- [Acciones requeridas]:
[a] Duplica sin cambios el fragmento del relato sobre el desayuno en el hotel, desde "Había mesas en" hasta "repetirnos lo mismo.".
[b] Resume en forma de lista el párrafo del relato sobre el desayuno en el hotel que empieza con "Tras nuestra primera noche", conservando sus datos principales.

[Fragmento seleccionado]

Tras nuestra primera noche en el hotel S. Benito, en A Guarda, bajamos a desayunar para tomar fuerzas antes de iniciar nuestra primera jornada por las Rías Baixas.Habíamos contratado el desayuno para no tener que andar buscando un sitio para hacerlo cada día así que bajamos a la zona habilitada para el buffet pero nos encontramos que debido al covid, el desayuno lo servía una empleada del hotel. Una gran mesa que destacaba por contar con una gran variedad de pastas y tartas, nos ofrecía sobradamente la cantidad de azúcar necesaria para iniciar el día. También había cereales, frutas, zumos, pan, mantequilla y mermelada, además del oportuno café, te o cola cao caliente.
Había mesas en el interior pero preferimos salir a la zona del claustro para disfrutar del desayuno al aire libre. El día había amanecido con una densa capa de niebla y la temperatura era fresquita pero agradable.
Comentando con la empleada del hotel el asunto de la niebla y ante nuestras preguntas sobre si suelen ser duraderas, ella nos replicó inmediatamente que la niebla desaparecería en cuanto dejáramos la zona del puerto y subiríamos unas calles arriba. Ante nuestras caras de incredulidad, se rió abiertamente y volvió a repetirnos lo mismo.

[/Fragmento seleccionado]
[Material de origen]

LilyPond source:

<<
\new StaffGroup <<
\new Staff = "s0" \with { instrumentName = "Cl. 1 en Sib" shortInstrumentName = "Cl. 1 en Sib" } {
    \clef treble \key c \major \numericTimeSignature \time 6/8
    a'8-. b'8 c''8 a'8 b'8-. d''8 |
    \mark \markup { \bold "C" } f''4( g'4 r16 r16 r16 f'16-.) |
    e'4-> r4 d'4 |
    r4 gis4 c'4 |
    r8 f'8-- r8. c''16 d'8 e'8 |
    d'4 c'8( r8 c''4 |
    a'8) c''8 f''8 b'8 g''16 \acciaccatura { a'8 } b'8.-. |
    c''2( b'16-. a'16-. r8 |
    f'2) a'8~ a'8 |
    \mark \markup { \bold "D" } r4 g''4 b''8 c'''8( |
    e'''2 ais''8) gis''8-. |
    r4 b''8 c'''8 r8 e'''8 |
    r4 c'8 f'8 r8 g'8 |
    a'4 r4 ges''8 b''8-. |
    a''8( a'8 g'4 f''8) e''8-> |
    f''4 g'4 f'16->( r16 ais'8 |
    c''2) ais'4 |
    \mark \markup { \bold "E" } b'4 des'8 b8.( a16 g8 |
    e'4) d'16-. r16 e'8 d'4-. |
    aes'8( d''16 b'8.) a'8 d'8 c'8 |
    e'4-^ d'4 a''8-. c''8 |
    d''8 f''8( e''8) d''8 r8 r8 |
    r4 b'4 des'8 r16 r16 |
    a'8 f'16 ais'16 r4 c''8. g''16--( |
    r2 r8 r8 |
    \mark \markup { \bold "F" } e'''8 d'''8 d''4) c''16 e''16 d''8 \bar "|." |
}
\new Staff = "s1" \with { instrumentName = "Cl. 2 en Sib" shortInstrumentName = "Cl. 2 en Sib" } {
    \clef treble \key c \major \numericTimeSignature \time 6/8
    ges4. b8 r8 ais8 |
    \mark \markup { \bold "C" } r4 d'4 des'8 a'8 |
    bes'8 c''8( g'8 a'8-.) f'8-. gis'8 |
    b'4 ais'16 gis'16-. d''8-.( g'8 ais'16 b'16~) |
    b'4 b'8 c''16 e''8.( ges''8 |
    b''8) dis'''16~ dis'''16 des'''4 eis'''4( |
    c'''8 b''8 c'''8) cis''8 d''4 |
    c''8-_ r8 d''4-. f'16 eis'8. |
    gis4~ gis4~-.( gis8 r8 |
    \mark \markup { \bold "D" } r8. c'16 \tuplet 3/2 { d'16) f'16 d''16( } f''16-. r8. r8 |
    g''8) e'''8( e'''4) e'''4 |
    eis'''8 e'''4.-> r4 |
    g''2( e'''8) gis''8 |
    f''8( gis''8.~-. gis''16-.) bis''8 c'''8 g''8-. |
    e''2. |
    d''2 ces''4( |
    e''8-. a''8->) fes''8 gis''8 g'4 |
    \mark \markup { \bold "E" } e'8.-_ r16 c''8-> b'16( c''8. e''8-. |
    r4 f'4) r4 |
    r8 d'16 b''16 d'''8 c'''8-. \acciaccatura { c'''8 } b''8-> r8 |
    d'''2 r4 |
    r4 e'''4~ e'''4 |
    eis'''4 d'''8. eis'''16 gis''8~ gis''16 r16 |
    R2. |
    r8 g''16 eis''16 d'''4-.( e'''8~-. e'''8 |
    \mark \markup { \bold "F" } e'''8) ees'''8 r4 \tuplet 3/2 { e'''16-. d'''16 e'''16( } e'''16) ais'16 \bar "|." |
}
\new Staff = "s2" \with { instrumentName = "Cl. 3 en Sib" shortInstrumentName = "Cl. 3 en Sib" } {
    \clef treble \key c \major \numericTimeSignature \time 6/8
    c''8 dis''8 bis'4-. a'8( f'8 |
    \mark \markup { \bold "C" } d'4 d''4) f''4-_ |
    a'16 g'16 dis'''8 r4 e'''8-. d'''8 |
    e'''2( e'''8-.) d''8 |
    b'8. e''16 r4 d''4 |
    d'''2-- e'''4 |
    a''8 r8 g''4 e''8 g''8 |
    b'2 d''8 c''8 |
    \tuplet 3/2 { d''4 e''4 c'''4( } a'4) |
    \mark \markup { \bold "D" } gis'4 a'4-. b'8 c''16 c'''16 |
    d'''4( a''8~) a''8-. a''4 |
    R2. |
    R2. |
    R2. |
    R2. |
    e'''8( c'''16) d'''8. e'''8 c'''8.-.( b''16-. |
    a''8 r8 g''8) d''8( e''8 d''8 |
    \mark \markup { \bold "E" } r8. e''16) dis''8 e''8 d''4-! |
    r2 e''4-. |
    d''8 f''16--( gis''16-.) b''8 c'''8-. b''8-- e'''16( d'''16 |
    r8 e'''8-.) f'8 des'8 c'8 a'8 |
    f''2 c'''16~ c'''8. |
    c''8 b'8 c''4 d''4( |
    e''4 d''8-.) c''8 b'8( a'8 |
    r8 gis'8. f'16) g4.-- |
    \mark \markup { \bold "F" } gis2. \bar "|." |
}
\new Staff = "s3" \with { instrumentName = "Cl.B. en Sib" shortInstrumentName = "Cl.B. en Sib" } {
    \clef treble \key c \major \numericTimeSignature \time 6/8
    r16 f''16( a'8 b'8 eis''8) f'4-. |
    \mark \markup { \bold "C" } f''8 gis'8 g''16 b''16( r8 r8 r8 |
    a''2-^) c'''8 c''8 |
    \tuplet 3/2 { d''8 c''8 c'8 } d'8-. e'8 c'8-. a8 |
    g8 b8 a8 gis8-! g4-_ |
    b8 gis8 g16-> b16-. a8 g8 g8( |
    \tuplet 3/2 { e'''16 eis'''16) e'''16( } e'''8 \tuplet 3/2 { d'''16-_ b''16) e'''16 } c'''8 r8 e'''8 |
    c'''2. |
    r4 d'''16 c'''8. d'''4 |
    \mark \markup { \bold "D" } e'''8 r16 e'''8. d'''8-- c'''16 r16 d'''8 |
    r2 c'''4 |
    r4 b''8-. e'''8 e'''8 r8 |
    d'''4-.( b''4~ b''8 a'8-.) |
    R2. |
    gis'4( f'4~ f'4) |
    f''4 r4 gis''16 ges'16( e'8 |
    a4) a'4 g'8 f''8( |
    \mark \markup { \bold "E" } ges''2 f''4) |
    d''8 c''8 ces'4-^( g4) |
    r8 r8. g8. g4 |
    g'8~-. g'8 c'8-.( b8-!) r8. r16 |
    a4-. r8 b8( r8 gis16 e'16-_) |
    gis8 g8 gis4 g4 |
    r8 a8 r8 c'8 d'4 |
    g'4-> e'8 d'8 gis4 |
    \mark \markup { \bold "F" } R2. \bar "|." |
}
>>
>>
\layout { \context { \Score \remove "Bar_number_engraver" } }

[/Material de origen]

- [Lista de respuestas]:
[a]
Había mesas en el interior pero preferimos salir a la zona del claustro para disfrutar del desayuno al aire libre. El día había amanecido con una densa capa de niebla y la temperatura era fresquita pero agradable.
Comentando con la empleada del hotel el asunto de la niebla y ante nuestras preguntas sobre si suelen ser duraderas, ella nos replicó inmediatamente que la niebla desaparecería en cuanto dejáramos la zona del puerto y subiríamos unas calles arriba. Ante nuestras caras de incredulidad, se rió abiertamente y volvió a repetirnos lo mismo.

[b]
- Tras la primera noche en el hotel S. Benito, en A Guarda, bajaron a desayunar antes de su primera jornada por las Rías Baixas.
- Tenían el desayuno contratado para no tener que buscar un sitio cada día.
- Debido al covid, el desayuno del buffet lo servía una empleada del hotel.
- Una gran mesa ofrecía una gran variedad de pastas y tartas.
- También había cereales, frutas, zumos, pan, mantequilla y mermelada, además de café, té o cola cao caliente.